# Excerpted passage

[magnum-auto-healer] Fix duplicated repair action #1530

openstacker · 2021-05-12T01:45:39Z

What this PR does / why we need it:
This is kind of a regression issue. After introducing the feature that restarts the broken node if it's found the first time, then the stack update action is quick because there is no real action involved. But the controller is still polling the status periodically, so another round check coming and will trigger the repair again.

Which issue this PR fixes(if applicable):
fixes #1529

Special notes for reviewers:

Release note:

[magnum-auto-healer] Fix duplicated auto-healing actions and the default health check period is changed from 30s to 60s.

theopenlab-ci · 2021-05-12T01:50:05Z

Build succeeded.

cloud-provider-openstack-unittest : SUCCESS in 3m 41s

theopenlab-ci · 2021-05-12T01:50:38Z

Build succeeded.

cloud-provider-openstack-format : SUCCESS in 3m 08s

ricolin · 2021-05-12T17:26:15Z

pkg/autohealing/cloudprovider/openstack/provider.go

+			log.Infof("Node %s is found in unhealthy again, but we're going to defer the repair because it maybe in reboot process", serverID)
+			firstTimeRebootNodes[serverID] = n
+			processed = true
+		}


If it's rebooted for a while ago but still presented as un healthy, we just delete it

@ricolin What do you mean "we just delete it"? We cannot just delete the node, since it's being rebooted.

Just noted for the behavior, so correct me if I misinterpret it

I mean we will not found node in firstTimeRebootNodes [1] if it's not firsttimeUnhealthy and already passed delay mins since last reboot. And that node will be deleted at line 471

[1] 3d06649#diff-9846ce0766626342e9df737eff34e6aba6b203aa80e0ba8fa021ac26ddbad785R467

Yes, if the node is not firsttimeUnhealthy and already passed delayed mins, then it will be deleted from the k8s PoV.

ricolin · 2021-05-12T17:47:56Z

pkg/autohealing/config/config.go

-		CheckDelayAfterAdd:   10 * time.Minute,
+		DryRun:                  false,
+		CloudProvider:           "openstack",
+		MonitorInterval:         60 * time.Second,


Is there reason why we change this to 60?

Good question. The default report interview from kubelet to kube-apiserver is 40s, so it's possible that the node status hasn't been updated within 30s. And based on our experience on prod, 30s is a bit too often. So I'm proposing to change it to a number just more than 40s so 60s is a good balance. I will update the release to cover this.

I'm fine with 60 secs, but I wonder is there any proper way to notify users about the default config change. releasenote?:)

I have already updated the release note.

# Exercise prompt
Can you duplicate the part of the pull request thread on fixing duplicated repair actions, starting with "Is there reason" and going on through "the release note."? None of the data that comes next is required for anything here.

# Stored data
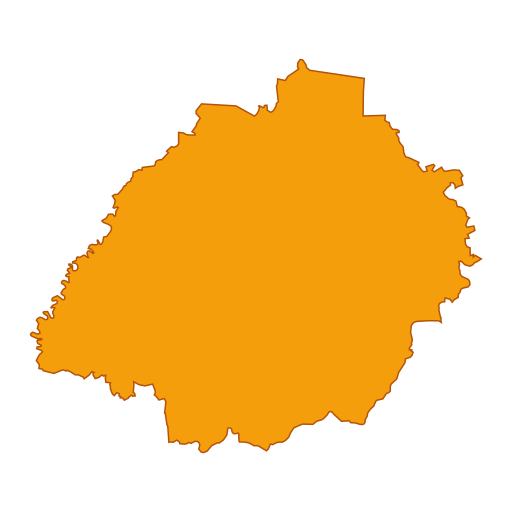 Ayapel, Córdoba, Colombia (Albers equal-area conic projection)
{"feature_id": "7082276B48600116890158", "entity_name": "Ayapel", "entity_type": "district", "adm_level": 2, "iso_a3": "COL", "parent_name": "Colombia", "parent_adm1": "Córdoba", "projection": "albers", "projection_center": [-75.075, 8.281], "detail": "fine", "context": "isolated", "style": "filled", "palette": "amber", "viewbox_px": 512, "rotation_deg": 0, "n_neighbors": 0, "source": "geoboundaries", "source_scale": "gbopen_adm2", "svg_char_len": 5974}
<svg xmlns="http://www.w3.org/2000/svg" viewBox="0 0 512 512"><path d="M481.3,258.9L475.0,255.3L473.3,257.0L473.3,254.5L470.2,255.6L470.1,247.8L467.2,246.8L465.5,244.0L465.0,238.7L469.2,238.1L467.5,234.4L474.9,230.4L473.8,226.0L467.2,227.3L465.7,225.1L468.0,219.2L469.5,217.9L466.4,216.1L466.4,213.3L464.2,209.3L462.0,207.5L457.2,206.4L456.0,201.2L452.8,199.5L449.8,199.3L448.1,198.3L444.8,195.4L443.3,192.2L447.1,187.7L450.5,185.1L450.3,182.7L453.0,182.7L454.9,184.8L455.3,188.3L458.0,186.5L462.9,184.8L460.9,177.7L462.8,175.8L459.3,170.3L453.6,169.9L444.9,171.4L443.1,170.0L441.6,167.2L434.2,171.9L432.0,170.1L434.7,165.7L433.4,164.4L425.9,166.8L427.2,171.0L423.7,171.9L421.8,170.4L417.4,164.3L418.3,163.8L418.9,162.4L408.9,157.7L406.1,157.0L405.1,155.9L403.8,152.5L403.1,146.8L399.7,142.5L398.6,140.0L398.9,138.4L396.4,134.2L396.3,132.7L399.0,132.6L399.2,131.0L396.9,129.5L392.7,129.3L391.2,127.8L390.0,125.8L389.2,122.5L386.9,121.9L384.8,120.1L385.4,115.3L363.1,116.0L363.4,91.4L364.3,78.4L309.6,70.3L306.6,67.5L305.8,64.5L302.7,59.9L300.1,59.5L297.8,62.8L297.5,66.6L298.6,69.1L288.0,76.3L285.3,80.5L277.7,78.9L277.5,83.5L276.5,86.1L278.3,101.8L276.4,103.5L276.0,106.3L273.6,110.4L271.8,111.9L270.4,112.2L267.3,110.3L266.9,105.2L264.7,105.4L264.2,105.8L264.2,107.1L263.1,107.6L259.3,105.8L258.6,106.1L259.5,107.2L258.5,111.1L256.7,114.2L254.4,116.1L236.0,105.9L201.5,103.9L196.1,110.7L196.1,113.5L200.2,118.2L196.6,123.7L196.3,125.8L192.0,131.7L195.1,133.6L195.0,135.1L188.1,134.9L186.0,134.5L183.7,133.0L178.6,132.4L178.6,144.0L176.8,146.2L173.5,147.3L171.5,146.6L166.6,151.1L168.4,152.7L161.8,159.7L159.3,159.8L157.0,160.7L155.7,161.8L154.9,165.4L153.8,166.0L142.6,167.4L142.0,168.1L142.3,169.5L142.0,170.2L138.8,169.6L136.1,171.4L133.2,172.1L132.7,176.9L131.1,178.6L130.7,181.2L127.5,182.6L126.4,183.7L126.1,185.4L124.0,186.1L122.2,189.4L117.8,194.3L114.4,194.6L112.4,196.0L115.2,200.2L114.6,203.8L113.1,207.6L114.2,208.2L117.2,207.0L118.2,207.5L115.8,211.5L115.6,215.6L114.5,216.3L113.2,214.6L112.0,214.0L108.5,214.3L106.5,218.0L101.9,220.8L103.3,222.4L108.1,224.2L110.9,226.0L111.6,228.7L110.6,231.3L106.9,236.4L103.6,237.1L102.8,241.8L101.3,244.4L100.1,244.3L98.1,240.4L97.4,240.1L97.2,240.9L98.1,243.2L97.7,244.3L95.8,244.9L91.9,244.4L89.5,245.5L88.3,248.5L91.4,249.3L93.8,252.7L93.3,253.3L92.4,253.2L89.9,250.8L87.7,251.2L86.9,253.2L88.3,257.5L87.5,257.4L84.6,255.2L83.1,255.4L80.0,257.4L77.4,256.9L76.6,257.8L76.5,259.8L75.9,260.6L72.7,261.8L72.5,263.0L75.8,263.3L77.5,265.1L78.0,268.2L76.6,270.3L75.2,270.9L73.0,270.6L72.5,269.8L72.6,266.5L72.1,265.1L70.2,264.0L68.8,264.2L69.0,265.3L71.0,266.7L71.3,267.5L67.7,269.0L67.4,270.5L69.7,273.2L66.4,274.4L65.7,275.8L66.4,276.6L69.0,276.8L68.7,279.6L69.3,282.3L68.3,282.6L66.1,281.1L63.8,280.4L62.4,280.9L61.5,282.3L61.8,283.4L64.5,285.1L65.7,287.0L65.4,288.3L63.3,289.3L61.1,292.9L61.5,294.1L64.5,296.2L64.9,297.5L64.5,299.1L63.8,299.7L62.6,299.6L57.4,295.7L52.8,297.8L51.9,299.4L52.3,300.8L53.6,301.0L56.3,300.2L57.5,301.7L56.8,303.5L52.7,305.4L51.0,307.4L51.3,308.0L53.5,307.5L54.9,307.9L52.8,311.5L52.7,313.1L54.0,316.1L53.7,317.5L52.5,318.3L50.8,317.5L47.6,311.6L43.7,311.8L43.2,312.7L43.7,313.6L47.2,315.9L47.9,317.9L47.3,319.3L45.3,319.7L41.9,317.6L39.8,317.3L37.7,318.5L36.4,320.2L38.7,323.6L37.3,328.4L39.6,331.2L40.0,333.1L37.6,334.1L32.7,332.2L30.8,333.6L30.7,335.1L31.7,336.1L37.5,338.7L41.2,338.6L41.9,339.1L41.4,339.9L37.7,340.2L37.0,341.1L37.8,343.6L40.8,344.9L41.3,345.6L40.8,346.4L37.2,346.9L36.7,348.6L41.4,350.5L42.5,351.8L39.2,354.9L36.3,360.6L39.3,364.7L38.9,368.5L42.5,369.1L43.2,370.7L54.0,373.4L62.9,369.8L65.9,371.0L66.6,370.2L70.5,371.8L75.1,374.8L78.4,374.9L83.4,377.2L84.1,378.8L89.0,375.2L92.0,371.6L94.0,372.5L93.2,373.1L93.1,374.9L95.2,378.6L99.1,377.3L101.6,375.2L102.4,375.0L103.5,376.1L105.6,375.2L105.3,378.1L105.8,382.3L110.5,382.8L109.8,384.6L110.4,386.5L110.4,388.9L112.4,393.9L114.2,395.7L116.8,392.7L119.3,393.8L118.9,395.8L120.5,396.5L120.2,397.8L122.6,397.9L124.3,400.2L128.4,398.1L128.8,397.1L131.5,395.1L132.9,396.3L135.2,395.9L134.6,393.3L133.3,392.6L133.9,385.1L133.7,381.8L138.9,384.6L144.9,385.9L152.6,384.1L155.1,390.5L155.3,393.0L154.3,394.9L156.1,396.3L158.9,400.0L164.4,398.6L165.9,402.0L164.6,412.9L165.2,412.9L166.9,424.4L167.8,426.6L168.9,442.3L170.4,441.9L173.2,442.3L176.6,440.1L179.4,441.9L179.8,443.7L184.1,444.1L186.7,443.8L188.6,442.5L191.1,443.3L194.9,441.4L197.1,441.4L198.5,442.2L199.5,443.7L199.7,445.5L198.8,448.8L199.1,449.7L201.6,452.3L204.0,452.5L207.4,450.9L211.8,445.5L217.5,442.8L219.2,443.0L223.5,439.9L226.9,434.8L227.8,428.2L229.8,427.8L231.5,428.9L232.1,431.9L233.3,433.5L235.1,433.8L237.9,433.1L238.7,433.5L239.0,441.0L239.5,442.0L243.8,442.0L249.0,442.9L254.0,445.7L257.9,445.7L266.5,450.8L268.3,449.0L270.4,444.1L272.8,444.6L276.2,442.7L279.0,442.1L282.5,442.1L285.5,440.4L288.6,437.3L290.6,432.8L293.9,427.8L302.4,424.1L312.9,424.3L316.8,421.2L321.7,419.8L323.6,418.6L327.1,415.0L328.9,412.1L330.3,411.5L331.9,411.9L334.0,414.4L341.5,421.3L349.0,420.8L350.8,422.7L355.0,422.9L360.2,424.4L362.9,424.5L364.1,423.8L365.0,422.4L365.2,419.7L367.1,416.4L367.8,412.9L370.3,409.3L373.7,406.1L375.9,401.1L377.1,400.2L382.9,398.9L386.4,393.5L388.8,392.6L390.3,391.1L390.3,386.5L391.2,384.0L396.7,379.0L398.7,372.4L404.9,362.8L405.5,358.8L410.0,357.4L411.9,355.6L413.1,352.2L411.0,350.7L411.7,350.0L409.3,349.6L409.4,348.3L411.8,344.5L411.4,343.3L412.4,339.9L410.6,332.5L411.3,325.6L413.5,322.5L416.9,321.4L428.4,320.7L438.7,320.8L441.3,322.4L440.8,319.9L441.1,317.9L440.3,316.5L438.9,310.1L439.1,307.5L438.6,305.8L439.4,303.6L442.0,301.9L444.6,301.9L445.1,297.9L450.0,299.3L452.2,302.2L454.2,299.7L458.2,297.4L458.4,294.3L460.0,292.2L461.0,289.2L462.4,288.3L468.3,286.8L470.0,284.4L469.4,280.9L468.4,279.5L462.0,276.5L460.1,274.3L459.9,270.5L458.8,268.2L459.5,264.8L458.9,261.8L459.5,262.1L460.2,261.0L461.5,261.4L464.8,264.7L469.9,266.2L472.4,265.0L474.9,262.5L477.2,261.6L481.3,258.9Z" fill="#f59e0b" stroke="#b45309" stroke-width="1.5"/></svg>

# Result
Is there reason why we change this to 60?

Good question. The default report interview from kubelet to kube-apiserver is 40s, so it's possible that the node status hasn't been updated within 30s. And based on our experience on prod, 30s is a bit too often. So I'm proposing to change it to a number just more than 40s so 60s is a good balance. I will update the release to cover this.

I'm fine with 60 secs, but I wonder is there any proper way to notify users about the default config change. releasenote?:)

I have already updated the release note.